Später in diesem Jahr sagte die Geschäftsführerin von Hongkong, Carrie Lam, dass die Regierung mit dem Freizeitpark und lokalen gemeinnützigen Organisationen bei der „Wiedergeburt des schwimmenden Restaurants“ zusammenarbeiten werde. Aber der Plan scheiterte, und Frau Lam sagte letzten Monat, dass die Regierung keine Steuergelder in das Restaurant investieren würde, das über fast ein Jahrzehnt Verluste von fast 13 Millionen US-Dollar angehäuft hatte.

Jumbo wurde am 14. Juni aus Hongkong abgeschleppt. Aberdeen Restaurant Enterprises lehnte es damals ab, zu sagen, wohin es fuhr, obwohl das Unternehmen zuvor gesagt hatte, dass das Boot zur Wartung und Lagerung aus der Stadt gebracht werden würde.

In einer Erklärung sagte das Unternehmen, dass Jumbo am Sonntag „anfing zu kippen“, als es an den Paracel-Inseln vorbeifuhr, einer Kette umstrittener Inseln im Südchinesischen Meer, auf denen China, Vietnam und Taiwan territoriale Ansprüche erheben. Der Unfall ereignete sich in einem Gebiet, in dem die Wassertiefe über 1.000 Meter oder 3.280 Fuß beträgt, „was die Durchführung von Bergungsarbeiten äußerst schwierig macht“.

Stephen Ng, ein Sprecher von Aberdeen Restaurant Enterprises, lehnte es ab, sich zu Spekulationen im Internet zu äußern, dass das Boot aus Versicherungsgründen versenkt worden sein könnte. Es gab keine unmittelbaren Anhaltspunkte für ein Fremdverschulden.

In seiner Erklärung vom Montag sagte das Unternehmen, es erhalte „jetzt weitere Details des Unfalls vom Abschleppunternehmen“. Den Namen des Abschleppunternehmens nannte er nicht.

Nicht jeder mochte Jumbo. Ho-fung Hung, ein Soziologieprofessor an der Johns Hopkins University, der Politik in Hongkong studiert hat, nannte es „Selbstorientierung“ und sagte, es sei es nicht wert, darüber nostalgisch zu werden.

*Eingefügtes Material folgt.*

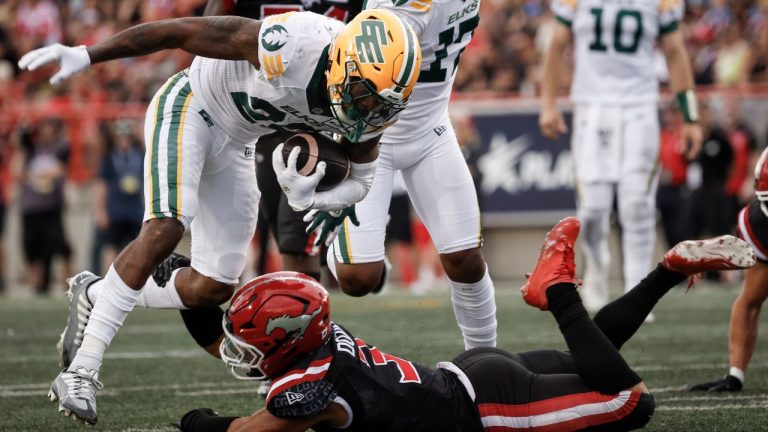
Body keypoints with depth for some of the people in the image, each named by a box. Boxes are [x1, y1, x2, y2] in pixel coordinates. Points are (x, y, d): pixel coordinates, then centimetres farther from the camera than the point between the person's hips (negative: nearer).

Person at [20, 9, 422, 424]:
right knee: (164, 229, -27)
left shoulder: (372, 107, -17)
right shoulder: (293, 46, -36)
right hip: (188, 108, -7)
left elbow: (358, 179, -1)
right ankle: (82, 369, -23)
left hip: (233, 144, 7)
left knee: (213, 288, 3)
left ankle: (96, 296, 24)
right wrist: (85, 56, -26)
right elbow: (181, 31, -28)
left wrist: (308, 199, -24)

„Überteuertes schlechtes Essen für ahnungslose Touristen auf der Suche nach peinlicher Exotik“, sagte er schrieb letzte Woche auf Twitter. „Verliere dich und komm nicht zurück.“

Aber für einige Einwohner war der Verlust von Jumbo Teil eines Musters, in dem Dinge, die sie an ihrer Heimatstadt lieben, seit den Protesten von 2019 verschwunden sind. Einige Social-Media-Nutzer bezeichneten den Untergang in dieser Woche als „Sargnagel“ für die Stadt. Andere nannten es eine „Seebestattung“.

Eine beliebte Illustration, die in den sozialen Medien die Runde machte, zeigte Jumbo, der auf den Meeresgrund sank, während Fische vorbeischwammen.

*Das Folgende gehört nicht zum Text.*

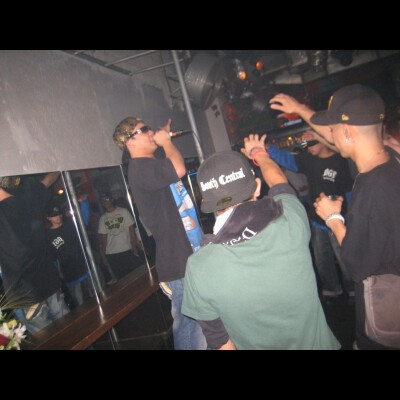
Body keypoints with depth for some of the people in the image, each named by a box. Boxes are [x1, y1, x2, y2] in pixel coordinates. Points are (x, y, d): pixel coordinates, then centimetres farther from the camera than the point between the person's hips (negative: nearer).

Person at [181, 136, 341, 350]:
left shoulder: (198, 267, -27)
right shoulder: (291, 220, -24)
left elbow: (218, 338, -12)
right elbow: (279, 181, -1)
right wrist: (258, 153, 17)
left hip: (258, 344, -1)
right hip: (318, 343, 1)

In der Illustration von Ah To – dem Pseudonym eines politischen Karikaturisten, der kürzlich aus Hongkong ausgewandert ist und den „großen psychischen Stress“ anführt, den er erleiden würde, wenn er bleibt – befinden sich zwei Statuen auf dem Meeresboden. Eines zeigt eine Frau mit verbundenen Augen, die eine Waage der Gerechtigkeit hält, die schief liegt. Die andere ist eine Frau, die eine Fackel hält und der Göttin der Demokratie ähnelt, einem Protestsymbol, das letztes Jahr von einem Universitätscampus in Hongkong entfernt wurde.

Austin Ramzy beigetragene Berichterstattung.